One after another, men came trooping to the door. Then Sir Daniel arrived himself, and there was a sudden cessation of the noise.
“Dick,” cried the knight, “be not an ass. The Seven Sleepers had been awake ere now. We know she is within there. Open, then, the door, man.”
Dick was again silent.
“Down with it,” said Sir Daniel. And immediately his followers fell savagely upon the door with foot and fist. Solid as it was, and strongly bolted, it would soon have given way, but once more fortune interfered. Over the thunder-storm of blows the cry of a sentinel was heard: it was followed by another: shouts ran along the battlements, shouts answered out of the wood. In the first moment of alarm it sounded as if the foresters were carrying the Moat House by assault. And Sir Daniel and his men, desisting instantly from their attack upon Dick’s chamber, hurried to defend the walls.
“Now,” cried Dick, “we are saved.”
He seized the great old bedstead with both hands, and bent himself in vain to move it.
“Help me, Jack.
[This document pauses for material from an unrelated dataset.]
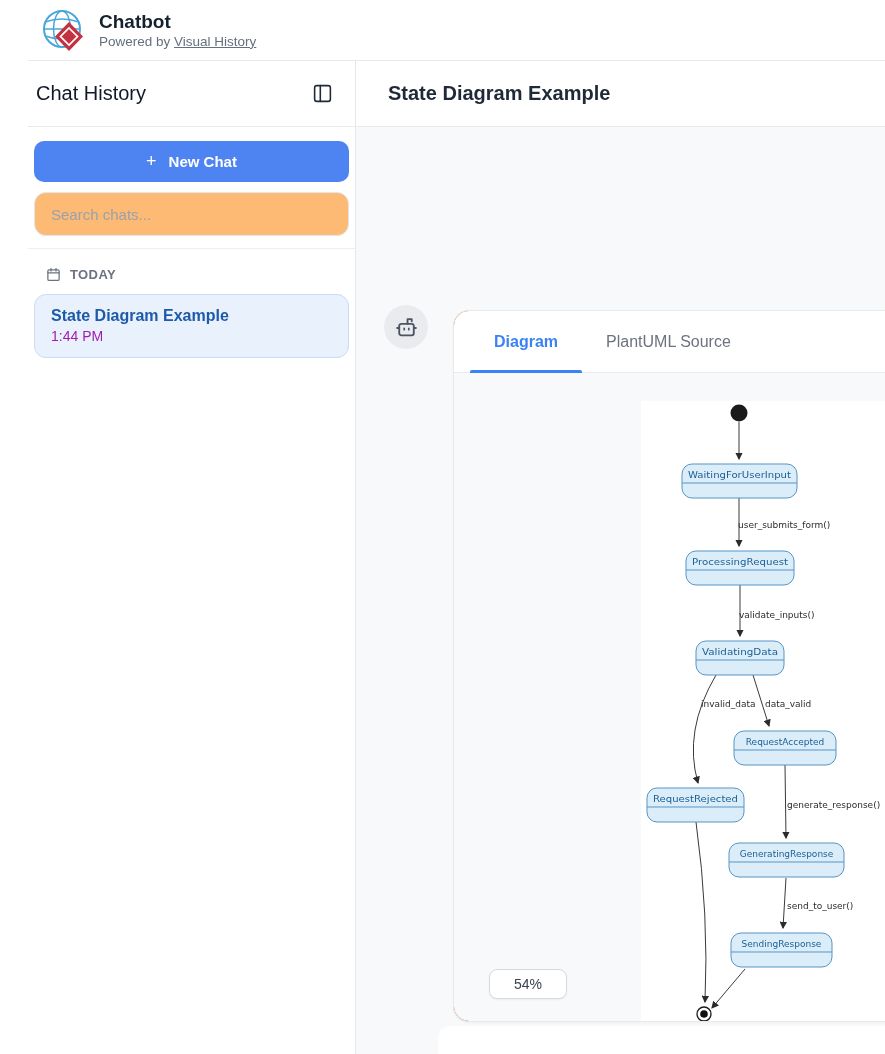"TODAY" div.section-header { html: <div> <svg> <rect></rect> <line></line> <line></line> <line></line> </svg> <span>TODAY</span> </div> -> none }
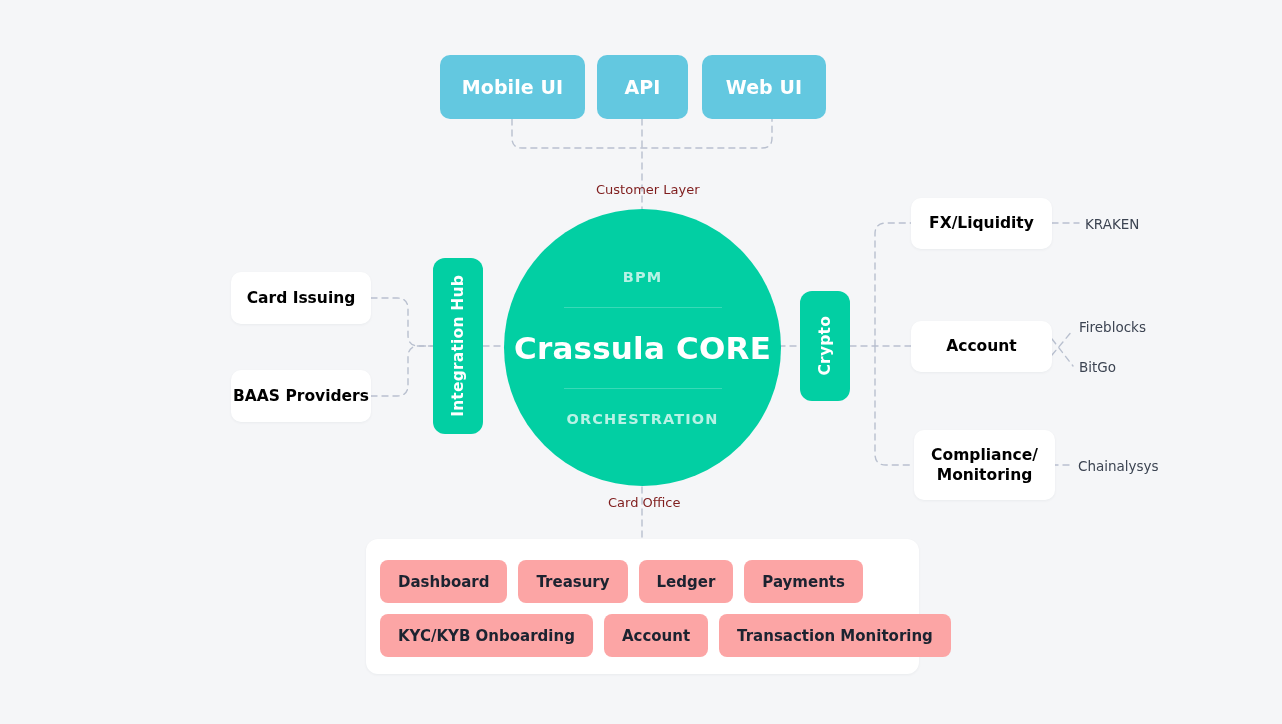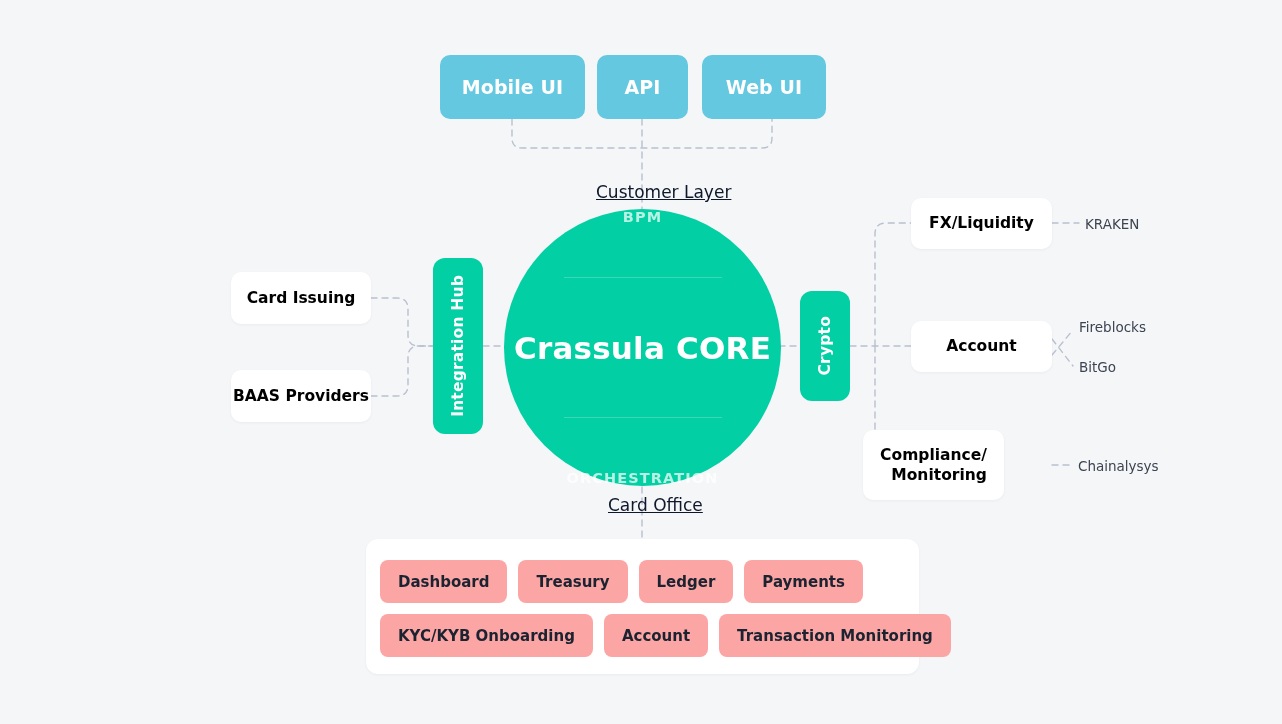"Customer Layer" .caption { color: #0f172a -> #7f1d1d; font-size: 17px -> 13px; text-decoration: underline -> none }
For your life’s sake, help me stoutly!” he cried.
Between them, with a huge effort, they dragged the big frame of oak across the room, and thrust it endwise to the chamber door.
“Ye do but make things worse,” said Joanna sadly. “He will then enter by the trap.”
“Not so,” replied Dick. “He durst not tell his secret to so many. It is by the trap that we shall flee. Hark! The attack is over. Nay, it was none!”